**Requirement:**
Reproduce the text of the material below line for line, without altering any wording, and omit the pictures from your answer.
•••••
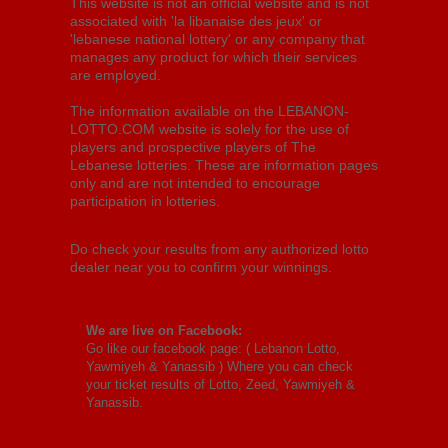
This website is not an official website and is not
associated with 'la libanaise des jeux' or
'lebanese national lottery' or any company that
manages any product for which their services
are employed.
The information available on the LEBANON-
LOTTO.COM website is solely for the use of
players and prospective players of The
Lebanese lotteries. These are information pages
only and are not intended to encourage
participation in lotteries.
Do check your results from any authorized lotto
dealer near you to confirm your winnings.
We are live on Facebook:
Go like our facebook page: (
Lebanon Lotto,
Yawmiyeh & Yanassib
) Where you can check
your ticket results of Lotto, Zeed, Yawmiyeh &
Yanassib.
•••••
**Finished exercise:**
This website is not an official website and is not
associated with 'la libanaise des jeux' or
'lebanese national lottery' or any company that
manages any product for which their services
are employed.
The information available on the LEBANON-
LOTTO.COM website is solely for the use of
players and prospective players of The
Lebanese lotteries. These are information pages
only and are not intended to encourage
participation in lotteries.
Do check your results from any authorized lotto
dealer near you to confirm your winnings.
We are live on Facebook:
Go like our facebook page: (
Lebanon Lotto,
Yawmiyeh & Yanassib
) Where you can check
your ticket results of Lotto, Zeed, Yawmiyeh &
Yanassib.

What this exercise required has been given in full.